The Superior Court had before it a similar situation in the case of Wakefield v. Wakefield, 149 Pa. Superior Ct. 9, in which case a wife sued her husband for an accounting for rents which had accrued after their separation, the rents in dispute having arisen from properties held by them as tenants by entireties. Upon preliminary objection, the court dismissed the bill, which action was sustained by the Superior Court. The court said (p. 13):

“While the marriage subsists it makes no difference which of the parties leases the property and obtains the rents; the leasing by either is for the benefit of them in that relation. . . . Consequently, it being admitted that plaintiff and defendant are still wife and husband, under the circumstances set forth in the bill neither could require an accounting by the other of the rents from the real estate owned by them as tenants by entireties. See Meyer’s Estate (No. 2), 232 Pa. 95, 96, 81 A. 147; O’Malley v. O’Malley, supra (272 Pa. 528), pp. 535, 536.”

In the ease of Gontek v. Gontek, 58 D. & C. 419, plaintiff and defendant were husband and wife and held a bank account as tenants by entireties.

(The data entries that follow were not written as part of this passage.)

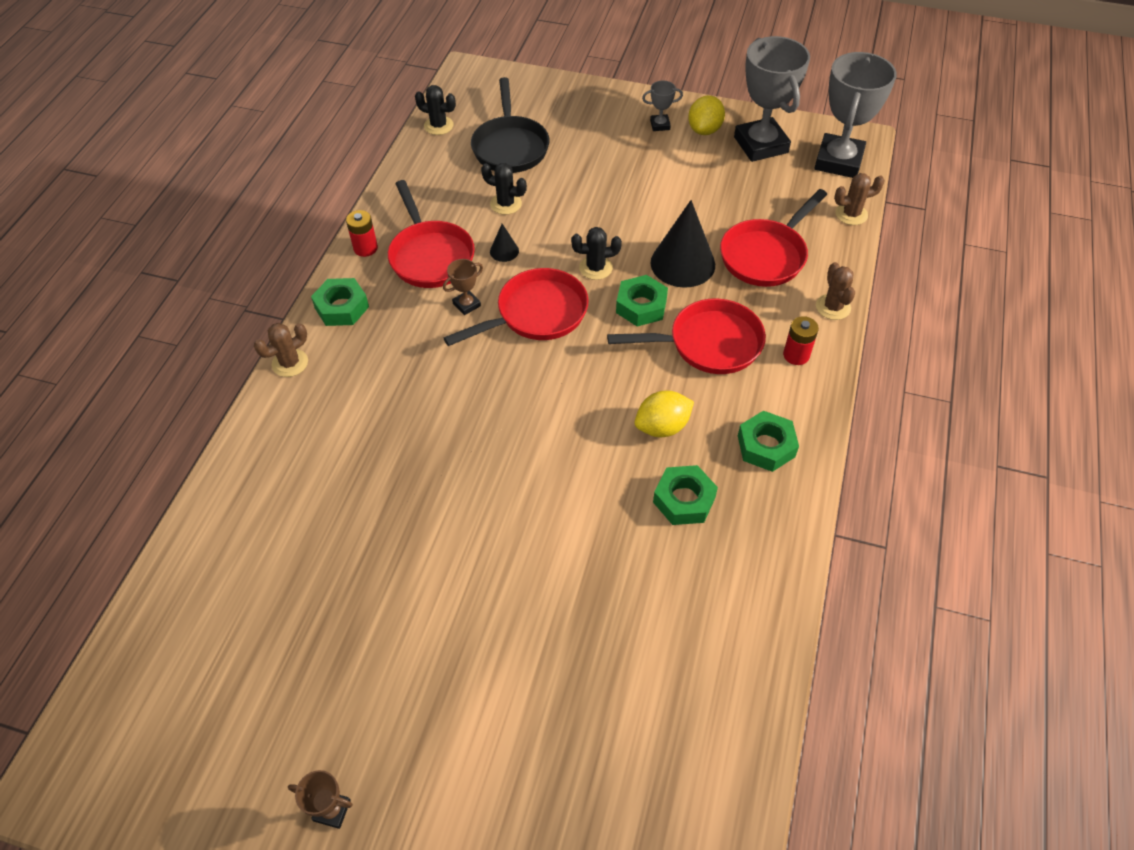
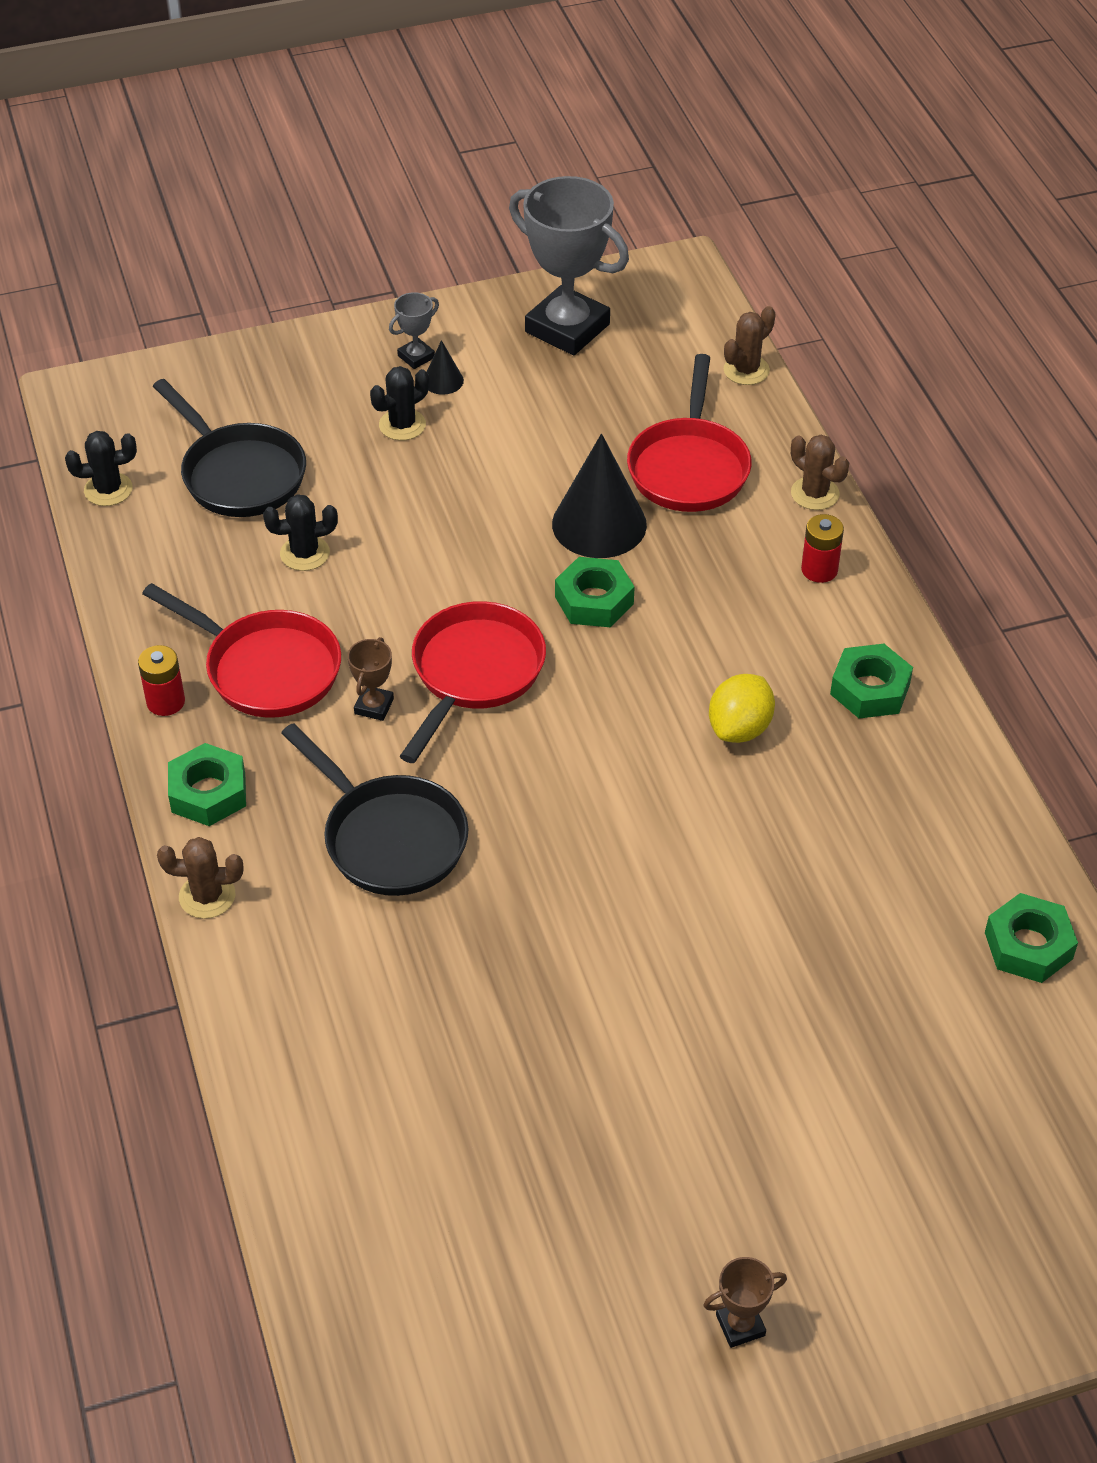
camera: 35 degrees left, 5 degrees down
brown cactus [254,323,308,377] -> brown cactus turned 75 degrees clockwise [157,837,243,919]
black cone [490,224,519,262] -> black cone moved to [427,340,464,395]
black cactus [571,227,622,280] -> black cactus moved to [370,366,429,441]
red pan [607,298,766,374] -> none
green nut [653,465,718,525] -> green nut moved to [985,893,1078,983]
yellow lemon [688,95,725,135] -> none
grey trophy [814,52,897,178] -> none
none -> black pan [281,723,469,896]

Without notice to the wife, the husband transferred the entire balance to his own account, and the wife brought a bill in equity asking for an accounting and requested the court to order respondent husband to pay her one half of the amount in the account to which the husband transferred the joint funds. In this case, respondent’s preliminary objections were overruled, but for the reason that the action of respondent husband in transferring the account to his own name violated the rights of his wife as a tenant by the entireties and gave her *339the right to elect whether or not to consent to the termination of the estate by the entireties. It was held here that the wife’s action in requesting one half of the funds in the husband’s name, which he was deemed to hold as trustee for her, was an election to terminate the estate by the entireties, and therefore one half of this amount became the separate property of the wife, and she was entitled to an accounting as to it under the exception contained in the Act of 1893, supra.

In the present case, however, there has been no termination of the estate by the entireties and under the rule in the Wakefield case, supra, the husband is not entitled to an accounting of the profits and the rentals derived from the properties.

As a matter of fact, defendant’s testimony explained in some detail her application of the rentals and profits during the time her husband was in the armed forces. During this period of time she paid off debts against the properties in the sum of approximately $17,000, or at the rate of about $6,000 a year.

Since each of the tenants by entireties is entitled to the possession and occupancy of the premises, although neither has the right to exclude the other, no injunction is required in this case. Either party may take possession of the premises or remain in possession of the premises, and either or both parties may conduct the business of the Workingman’s Lunch. It is to be hoped that if the parties will operate the business together they will realize that it is to their mutual advantage to continue to do so. However, we find that this proceeding is not within the exception of the statute since the husband is not seeking to protect or recover his separate property.

We, therefore, enter the following

Decree nisi

And now, June 9, 1947, after argument and upon due consideration, defendant’s preliminary objections *340are sustained, and it is hereby ordered, adjudged and decreed that the bill be dismissed at the costs of plaintiff, and that the injunction heretofore granted be dissolved.

Unless exceptions are filed within 10 days, the prothonotary is directed to enter the above decree nisi as the final decree in this case.